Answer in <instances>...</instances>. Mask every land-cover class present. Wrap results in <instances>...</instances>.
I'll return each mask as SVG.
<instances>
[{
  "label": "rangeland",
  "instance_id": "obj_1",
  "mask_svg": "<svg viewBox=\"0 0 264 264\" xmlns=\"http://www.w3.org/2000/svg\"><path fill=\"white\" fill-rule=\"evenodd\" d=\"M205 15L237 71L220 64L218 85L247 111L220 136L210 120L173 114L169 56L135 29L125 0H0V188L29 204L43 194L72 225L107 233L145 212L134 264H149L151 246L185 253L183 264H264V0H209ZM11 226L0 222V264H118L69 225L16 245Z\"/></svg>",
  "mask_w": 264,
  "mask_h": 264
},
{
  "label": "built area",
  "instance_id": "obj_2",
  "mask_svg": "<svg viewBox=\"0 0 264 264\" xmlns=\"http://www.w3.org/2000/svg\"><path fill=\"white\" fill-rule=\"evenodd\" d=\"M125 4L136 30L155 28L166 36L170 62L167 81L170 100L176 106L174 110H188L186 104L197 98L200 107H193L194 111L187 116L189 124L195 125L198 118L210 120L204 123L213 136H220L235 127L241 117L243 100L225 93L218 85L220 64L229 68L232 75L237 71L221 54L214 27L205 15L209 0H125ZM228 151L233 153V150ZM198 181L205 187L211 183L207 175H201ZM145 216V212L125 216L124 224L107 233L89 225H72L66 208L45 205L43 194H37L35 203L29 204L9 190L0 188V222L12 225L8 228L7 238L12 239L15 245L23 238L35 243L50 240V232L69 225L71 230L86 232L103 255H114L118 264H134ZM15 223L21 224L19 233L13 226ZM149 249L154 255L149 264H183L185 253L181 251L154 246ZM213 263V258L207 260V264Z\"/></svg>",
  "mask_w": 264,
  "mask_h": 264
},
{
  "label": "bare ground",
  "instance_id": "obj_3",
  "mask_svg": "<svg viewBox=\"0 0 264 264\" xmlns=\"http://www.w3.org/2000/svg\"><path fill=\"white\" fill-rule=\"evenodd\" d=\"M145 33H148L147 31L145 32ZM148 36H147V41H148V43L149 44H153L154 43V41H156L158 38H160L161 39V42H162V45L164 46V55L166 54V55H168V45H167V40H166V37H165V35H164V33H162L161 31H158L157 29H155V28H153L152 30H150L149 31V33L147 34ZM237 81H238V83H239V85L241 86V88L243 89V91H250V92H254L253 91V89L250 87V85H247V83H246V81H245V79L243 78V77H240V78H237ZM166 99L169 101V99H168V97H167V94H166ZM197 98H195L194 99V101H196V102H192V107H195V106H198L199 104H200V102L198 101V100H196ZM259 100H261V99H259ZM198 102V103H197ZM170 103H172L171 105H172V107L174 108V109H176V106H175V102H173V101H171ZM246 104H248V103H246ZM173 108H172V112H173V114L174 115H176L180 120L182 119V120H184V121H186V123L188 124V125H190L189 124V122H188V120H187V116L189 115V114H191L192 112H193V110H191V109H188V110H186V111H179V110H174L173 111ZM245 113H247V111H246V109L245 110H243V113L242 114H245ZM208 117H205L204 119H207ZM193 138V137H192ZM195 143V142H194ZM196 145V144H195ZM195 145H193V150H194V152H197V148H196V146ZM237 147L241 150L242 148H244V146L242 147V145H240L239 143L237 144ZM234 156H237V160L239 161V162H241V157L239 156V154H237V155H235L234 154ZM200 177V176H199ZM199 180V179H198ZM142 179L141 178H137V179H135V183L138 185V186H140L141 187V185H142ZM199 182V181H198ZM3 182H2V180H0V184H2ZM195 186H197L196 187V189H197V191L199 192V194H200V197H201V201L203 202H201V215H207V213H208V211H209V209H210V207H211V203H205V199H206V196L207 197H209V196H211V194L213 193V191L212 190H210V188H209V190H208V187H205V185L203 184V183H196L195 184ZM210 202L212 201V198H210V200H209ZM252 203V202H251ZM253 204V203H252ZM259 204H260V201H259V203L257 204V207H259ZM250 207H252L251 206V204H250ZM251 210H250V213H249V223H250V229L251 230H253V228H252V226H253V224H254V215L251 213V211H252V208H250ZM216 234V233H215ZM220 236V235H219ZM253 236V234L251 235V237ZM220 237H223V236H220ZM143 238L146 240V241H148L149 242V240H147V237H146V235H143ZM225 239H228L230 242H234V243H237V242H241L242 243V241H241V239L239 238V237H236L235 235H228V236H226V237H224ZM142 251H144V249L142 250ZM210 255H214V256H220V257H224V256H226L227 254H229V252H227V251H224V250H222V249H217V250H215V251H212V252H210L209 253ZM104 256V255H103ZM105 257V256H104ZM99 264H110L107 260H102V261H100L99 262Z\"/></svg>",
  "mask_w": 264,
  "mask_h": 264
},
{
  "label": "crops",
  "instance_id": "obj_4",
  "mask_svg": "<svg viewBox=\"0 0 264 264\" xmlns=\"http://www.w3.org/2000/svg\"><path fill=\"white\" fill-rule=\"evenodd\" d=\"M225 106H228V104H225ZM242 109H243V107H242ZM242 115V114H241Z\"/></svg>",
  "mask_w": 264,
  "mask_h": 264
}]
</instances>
+ + + + +
» **Task statement**: List each line of the data above that contains the word "label", copying every such line in full.

» **Solution below**:
  "label": "rangeland",
  "label": "built area",
  "label": "bare ground",
  "label": "crops",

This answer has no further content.